Tenia tries to evoke and to transmit to the viewer that feeling of loss that we live today in this world of illusions, inclined to appear and transmit only what is easiest to emerge, not revealing the real moods that permeate and corrode the soul, where all are prisoners of an age that imposes constraints, which always end up showing fiction rather than reality. Tenia currently works as a freelance illustrator specialising in digital art, music artwork, commercial illustration, poster and apparel design.
The artist’s personal work starts with the desire to focus on the mortal condition of the human being, on the fragility and brevity of life that binds to the certainty of death, investigating the concept of “Memento mori”.
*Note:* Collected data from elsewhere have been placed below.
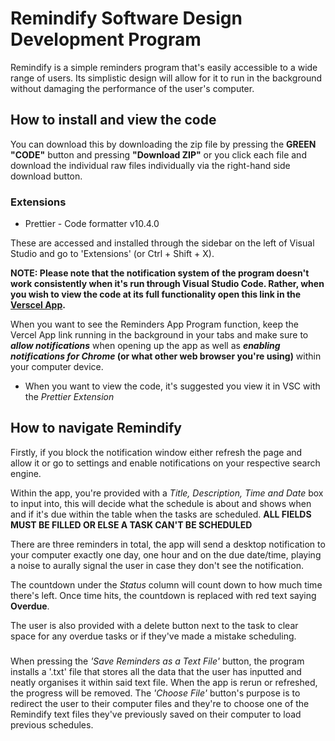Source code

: # Remindify Software Design Development Program

Remindify is a simple reminders program that's easily accessible to a wide range of users. Its simplistic design will allow for it to run in the background without damaging the performance of the user's computer.

## How to install and view the code
You can download this by downloading the zip file by pressing the **GREEN "CODE"** button and pressing **"Download ZIP"** or  you click each file and download the individual raw files individually via the right-hand side download button.

### Extensions
* Prettier - Code formatter v10.4.0

These are accessed and installed through the sidebar on the left of Visual Studio and go to 'Extensions' (or Ctrl + Shift + X).

**NOTE: Please note that the notification system of the program doesn't work consistently when it's run through Visual Studio Code. Rather, when you wish to view the code at its full functionality open this link in the [Verscel App](https://sdd-reminders-app-dgo7.vercel.app/).**

When you want to see the Reminders App Program function, keep the Vercel App link running in the background in your tabs and make sure to **_allow notifications_** when opening up the app as well as **_enabling notifications for Chrome_ (or what other web browser you're using)** within your computer device. 
* When you want to view the code, it's suggested you view it in VSC with the _Prettier Extension_ 

## How to navigate Remindify
Firstly, if you block the notification window either refresh the page and allow it or go to settings and enable notifications on your respective search engine.

Within the app, you're provided with a _Title, Description, Time and Date_ box to input into, this will decide what the schedule is about and shows when and if it's due within the table when the tasks are scheduled. **ALL FIELDS MUST BE FILLED OR ELSE A TASK CAN'T BE SCHEDULED**

There are three reminders in total, the app will send a desktop notification to your computer exactly one day, one hour and on the due date/time, playing a noise to aurally signal the user in case they don't see the notification. 

The countdown under the _Status_ column will count down to how much time there's left. Once time hits, the countdown is replaced with red text saying **Overdue**.

The user is also provided with a delete button next to the task to clear space for any overdue tasks or if they've made a mistake scheduling.  

###
When pressing the _'Save Reminders as a Text File'_ button, the program installs a '.txt' file that stores all the data that the user has inputted and neatly organises it within said text file. 
When the app is rerun or refreshed, the progress will be removed. The _'Choose File'_ button's purpose is to redirect the user to their computer files and they're to choose one of the Remindify text files they've previously saved on their computer to load previous schedules.
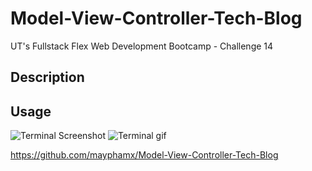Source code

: # Model-View-Controller-Tech-Blog
UT's Fullstack Flex Web Development Bootcamp - Challenge 14

## Description


## Usage
![Terminal Screenshot](images/Screenshot.png)
![Terminal gif](images/Screenshot.png)


https://github.com/mayphamx/Model-View-Controller-Tech-Blog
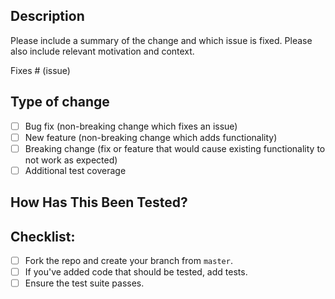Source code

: ## Description

Please include a summary of the change and which issue is fixed. Please also include relevant motivation and context.

Fixes # (issue)

## Type of change

- [ ] Bug fix (non-breaking change which fixes an issue)
- [ ] New feature (non-breaking change which adds functionality)
- [ ] Breaking change (fix or feature that would cause existing functionality to not work as expected)
- [ ] Additional test coverage

## How Has This Been Tested?

## Checklist:

- [ ] Fork the repo and create your branch from `master`.
- [ ] If you've added code that should be tested, add tests.
- [ ] Ensure the test suite passes.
“Memento mori” is a famous expression in Latin whose meaning is “Remember that you have to die”. Since the Middle Ages, it has been a warning to reflect on the ephemeral condition of existence and on the transient nature of all earthly goods and pursuits, since death is not a point of arrival, but the beginning of true life, that otherworldly.
The Memento mori theme has always been linked to a series of iconographic symbols that the artist takes and reinterprets in his works to give life to a surreal and macabre world, immobile and timeless, in which the human figure is assigned the same role of still life. The end of life deserves to be captured and depicted, through serenely sad allegories, studded with an occult and intimate symbolism, in which the Black Reaper can be fixed in an instant.
The Memento mori which are at the base of the artist’s works thus become a means to reflect on the transience and provisional nature of the human condition, while at the same time constituting a sort of celebration to live fully in the awareness of one’s mortality. Tenia celebrates the fragility of the human being with the only certainty that even this fragility will end one day.
In a period of insecurity like today’s, we must treasure the few certainties that remain. And what certainty is safer than death?